Time travel is a well-worn conceit in genre, but in the case of The Umbrella Academy, it allows for the introduction of a brand-new supporting cast of characters, including Ritu Arya as Lila Pitts, adopted daughter of The Handler (Kate Walsh) who has a quiet fondness for Diego; and Marin Ireland as Sissy Cooper, a married mother who meets Vanya immediately after her arrival in Dallas and develops a connection with her.
After The Umbrella Academy's second season drop on Netflix, SYFY FANGRRLS had the opportunity to speak to both Arya and Ireland by phone about joining the cast and the relationships their respective characters got to explore.
Warning: Spoilers within this interview for Season 2 of The Umbrella Academy.
In terms of insider info, neither of the actors were given that much advance knowledge about who they'd be playing on the show — aside from what teases were provided to them by creator Steve Blackman, which, like the series itself, came out in bits and pieces rather than one big info drop.
"I didn't know that much about Lila when I auditioned," Arya said. "I'd never even heard of Umbrella Academy, so I watched a bit of it and loved it so much. I thought it was really weird and alternative and grounded. So then it was Lila's character that I fell in love with. She was really sort of funny and weird and spontaneous and unhinged and so very, very fun for an actor to play. And then when I had a call with Steve saying that I had got the part, he told me she was going to have a love storyline with Diego, that she had powers too and she was [actually] one of the siblings. I'd just thought she was in one episode and then it just became this much bigger thing — which was an absolute dream come true, to get to really sit in a character like that for a long time."

* RECORDS SHOWN *

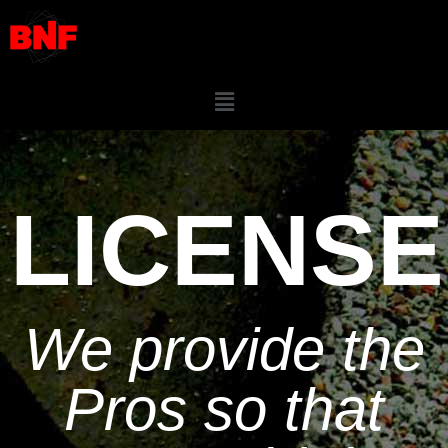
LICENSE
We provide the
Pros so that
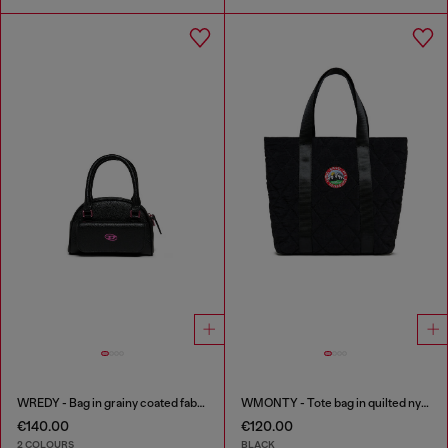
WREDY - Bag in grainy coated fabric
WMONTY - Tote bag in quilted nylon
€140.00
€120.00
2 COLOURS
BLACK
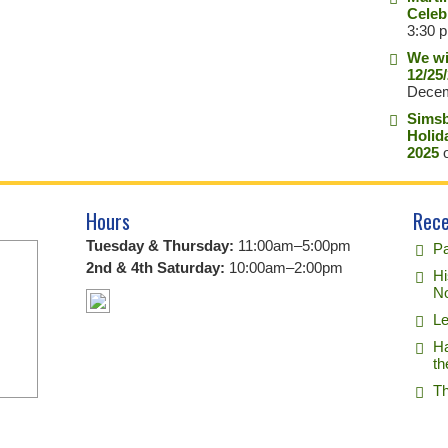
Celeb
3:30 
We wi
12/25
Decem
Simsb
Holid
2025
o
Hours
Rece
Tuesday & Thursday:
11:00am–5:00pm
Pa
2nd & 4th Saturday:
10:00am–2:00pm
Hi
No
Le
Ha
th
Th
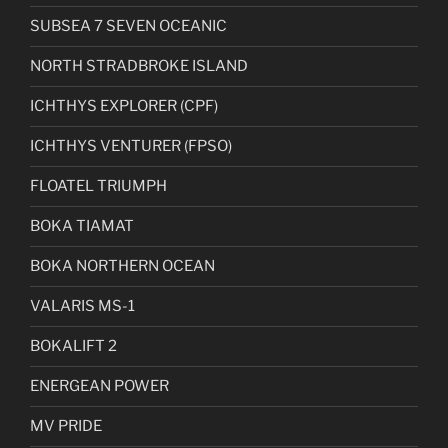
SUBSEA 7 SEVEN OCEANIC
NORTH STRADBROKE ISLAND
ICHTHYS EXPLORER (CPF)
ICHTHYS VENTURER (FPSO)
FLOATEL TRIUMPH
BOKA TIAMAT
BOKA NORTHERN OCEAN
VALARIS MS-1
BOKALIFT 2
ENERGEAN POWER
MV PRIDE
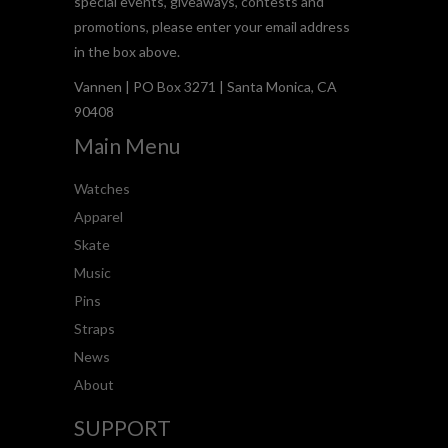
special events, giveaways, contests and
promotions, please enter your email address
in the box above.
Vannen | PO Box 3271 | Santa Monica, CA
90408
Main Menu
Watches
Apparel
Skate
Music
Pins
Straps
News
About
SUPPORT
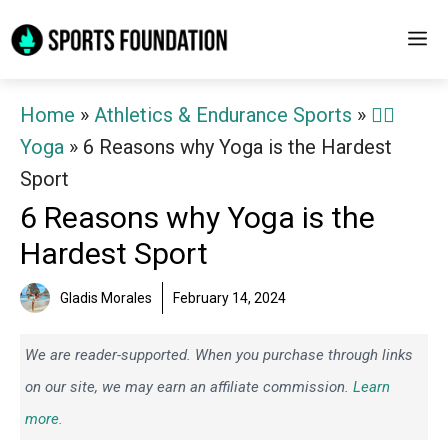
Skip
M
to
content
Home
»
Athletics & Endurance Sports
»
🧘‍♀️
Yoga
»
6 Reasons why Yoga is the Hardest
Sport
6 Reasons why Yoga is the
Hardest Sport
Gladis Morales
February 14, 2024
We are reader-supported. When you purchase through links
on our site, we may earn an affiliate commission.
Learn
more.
---
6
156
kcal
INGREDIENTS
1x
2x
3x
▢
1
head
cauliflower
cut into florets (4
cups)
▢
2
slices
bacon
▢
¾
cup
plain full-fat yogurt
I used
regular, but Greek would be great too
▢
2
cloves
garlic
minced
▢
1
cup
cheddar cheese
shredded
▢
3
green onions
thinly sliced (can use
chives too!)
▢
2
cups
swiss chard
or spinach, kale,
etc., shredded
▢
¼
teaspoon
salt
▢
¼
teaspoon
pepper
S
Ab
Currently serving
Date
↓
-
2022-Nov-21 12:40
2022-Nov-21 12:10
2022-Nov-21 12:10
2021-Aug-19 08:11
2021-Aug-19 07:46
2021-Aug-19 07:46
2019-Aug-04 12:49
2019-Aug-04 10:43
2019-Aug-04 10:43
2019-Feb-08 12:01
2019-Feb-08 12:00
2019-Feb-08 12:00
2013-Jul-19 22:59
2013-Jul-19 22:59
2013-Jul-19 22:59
--
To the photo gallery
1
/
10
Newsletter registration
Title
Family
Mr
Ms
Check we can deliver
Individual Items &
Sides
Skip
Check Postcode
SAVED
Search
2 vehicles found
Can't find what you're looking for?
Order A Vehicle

* ACTION ITEM A *
Copy word for word everything in the Umbrella Academy interview from "After The Umbrella" down to "got to explore.".
* ACTION ITEM B *
Recast the rows as a JSON list of strings, one string per row, from the row containing "To the photo gallery" down to the row containing "Order A Vehicle", leaving out any blank rows.
None of these rows relate to the Umbrella Academy interview.

* PROBLEM SOLUTION A *
After The Umbrella Academy's second season drop on Netflix, SYFY FANGRRLS had the opportunity to speak to both Arya and Ireland by phone about joining the cast and the relationships their respective characters got to explore.

* PROBLEM SOLUTION B *
[
  "To the photo gallery",
  "1",
  "/",
  "10",
  "Newsletter registration",
  "Title",
  "Family",
  "Mr",
  "Ms",
  "Check we can deliver",
  "Individual Items &",
  "Sides",
  "Skip",
  "Check Postcode",
  "SAVED",
  "Search",
  "2 vehicles found",
  "Can't find what you're looking for?",
  "Order A Vehicle"
]